Por António Saraiva, HR Business Development
Uma nova era se perfila para as organizações. A transparência salarial está a deixar de ser uma prática opcional para se tornar um standard regulatório e cultural, especialmente na Europa com a Directiva (UE) 2023/970. Mas, mais do que uma obrigação legal, representa uma transformação na forma como as organizações comunicam o valor do trabalho, constroem confiança e definem a justiça interna. A transparência salarial implica não apenas divulgar salários, mas também tornar claros os critérios de progressão, avaliação e remuneração.
A transparência salarial inclui práticas como a divulgação de intervalos salariais em anúncios de emprego, acesso dos colaboradores a critérios de remuneração, relatórios internos sobre equidade salarial e uma justificação objectiva de diferenças salariais. O foco central deixa de ser apenas quanto se ganha e passa a ser se o salário é explicável e justo.
E os ganhos comportamentais, o que muda nas pessoas? Por um lado, a percepção de justiça e de equidade. A transparência aumenta a percepção de justiça — um dos principais drivers psicológicos no trabalho. Reforça a confiança nos sistemas de recompensa e reduz suspeitas de favorecimento ou discriminação. A que se acrescenta o contributo fundamental para a redução de desigualdades salariais (em particular as de género).
Por outro lado, as questões de confiança e engagement. Organizações com transparência salarial tendem a registar maior satisfação dos colaboradores, maior envolvimento das pessoas, e melhor retenção de talento. Quando os colaboradores entendem como são remunerados, sentem-se mais valorizados e, efectivamente, mais comprometidos com os objectivos organizacionais.

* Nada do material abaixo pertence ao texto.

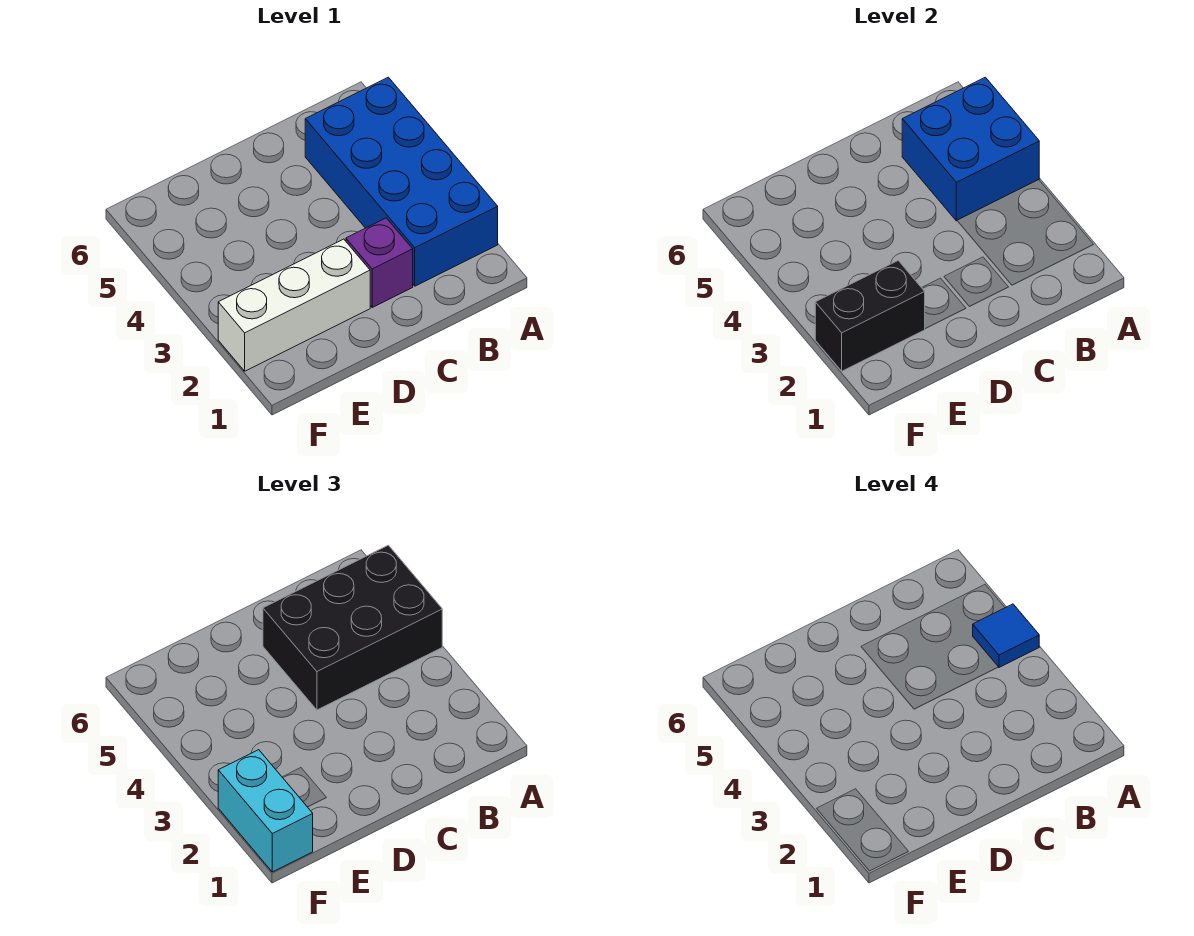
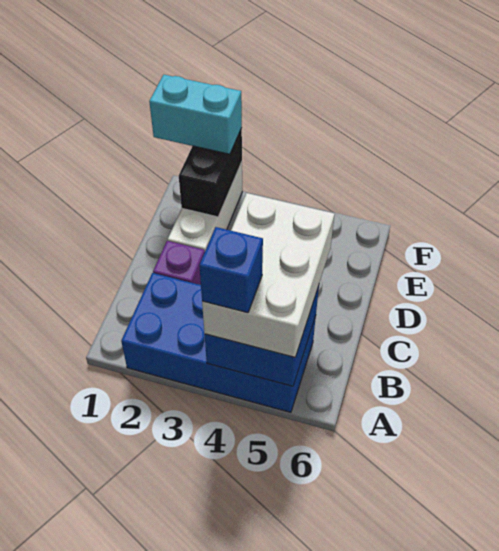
black brick A4:C5 level 3 -> white brick A4:C5 level 3
blue tile A4 level 4 -> blue brick A4 level 4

Há uma relevância crucial nas organizações para que exista um ajuste comportamental com a produtividade. Na verdade, a transparência não tem um impacto uniforme — depende, logicamente, de como cada pessoa interpreta a informação. Mas há estudos que demonstram que colaboradores que descobrem estar sobre-remunerados tendem a aumentar o esforço e colaboradores sub-remunerados tendem a reduzir o desempenho. As pessoas, por norma, reagem mais à equidade (justiça) do que à igualdade absoluta de salários. A transparência melhora expectativas salariais futuras, aumenta o poder de negociação e incentiva mobilidade para organizações mais competitivas. Mas também pode, e deve, clarificar os caminhos da carreira e reforçar a meritocracia.

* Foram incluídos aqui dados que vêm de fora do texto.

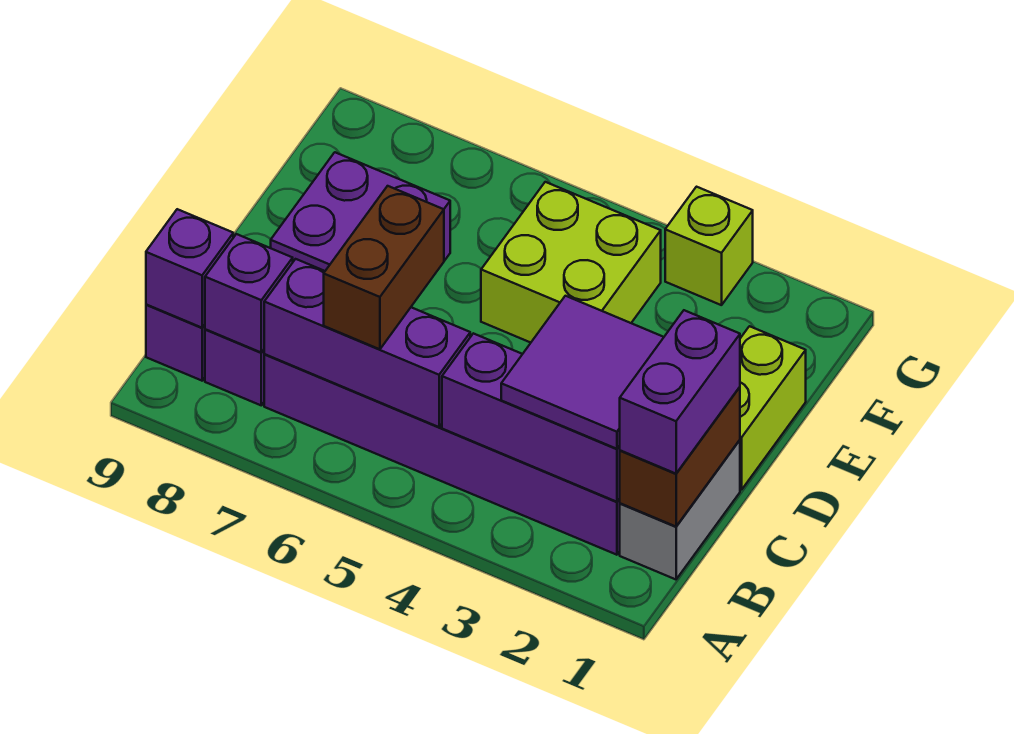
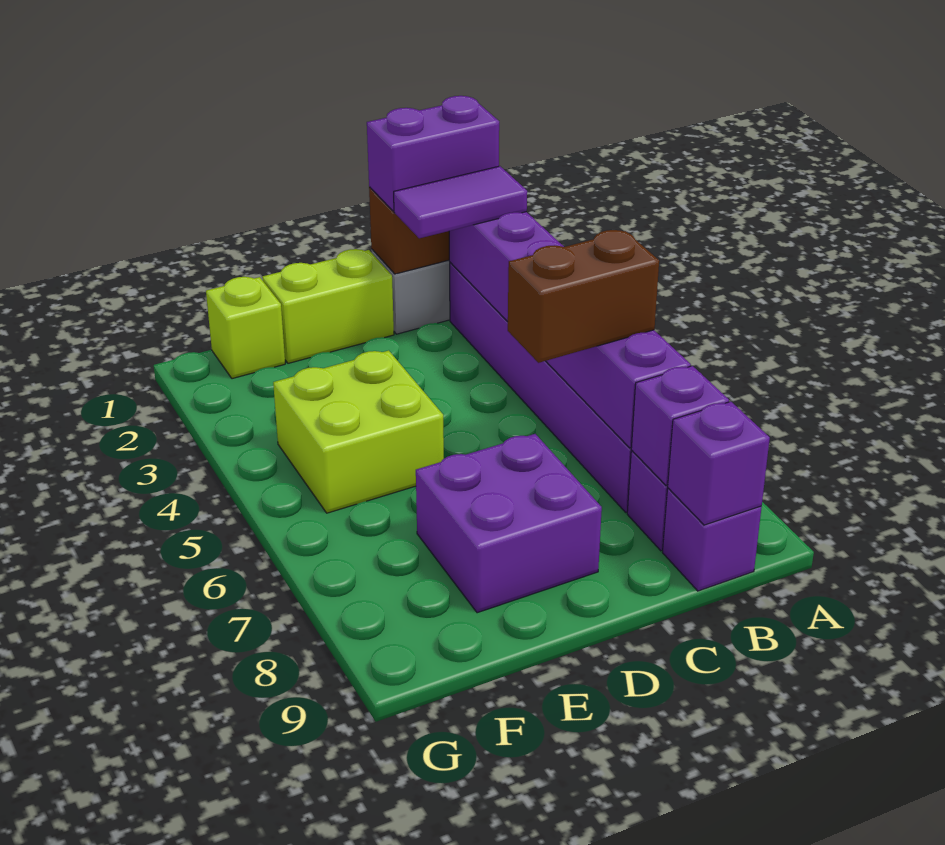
purple tile B2:C3 level 3 -> purple tile B2:C2 level 3
lime brick G3 level 1 -> lime brick F1 level 1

Mas há um outro ponto relevante: as novas gerações valorizam fortemente a transparência. Os candidatos ao emprego preferem empresas que divulgam salários, assim como aumentam a confiança antes da contratação. Mas convém analisarem-se os riscos comportamentais e outros efeitos adversos. Apesar dos benefícios, a transparência pode ter efeitos ambivalentes. Pode gerar comparações sociais negativas (inveja, conflitos internos e foco excessivo na remuneração). Alguns estudos indicam mesmo que pode reduzir a produtividade em certos contextos e pode levar a foco excessivo em métricas específicas de desempenho. Existindo ainda o risco de a transparência poder levar a menor flexibilidade para recompensar talento diferencial.
Logicamente que existe associado um impacto estrutural, para além do comportamento que é bem-vindo. Ou seja, a redução da desigualdade salarial, por via da redução significativa do gender pay gap (até 20–40% em alguns contextos) e uma maior accountability organizacional. Mas existirá, igualmente, uma pressão regulatória e de compliance, em que as empresas passam a ter de justificar diferenças salariais, reportar dados e garantir neutralidade nos critérios.
Mas fortes benefícios encontram-se, também, em termos de cultura organizacional, já que a transparência impulsiona culturas mais éticas, alinhamento com ESG e uma comunicação organizacional mais aberta.
Como não podia deixar de ser, o factor crítico de sucesso é… como implementar! A evidência aponta que o impacto depende acima de tudo dessa implementação. Se verificarmos as boas práticas há que definir critérios claros e objectivos, garantir consistência interna, comunicar com contexto (não apenas números) e preparar os líderes para gerir as conversas salariais. Em resumo, transparência sem estrutura pode gerar ruído, com estrutura gera confiança!
A transparência salarial é simultaneamente um instrumento de justiça social e um mecanismo de gestão comportamental, sendo que os seus efeitos não são lineares. Tanto podem aumentar confiança e produtividade, como gerar tensões e comparações negativas. Mas tudo depende da atenção que colocamos no que podemos apelidar de design organizacional. A transparência salarial não é apenas revelar números — é gerir percepções, expectativas e comportamentos num sistema de recompensas.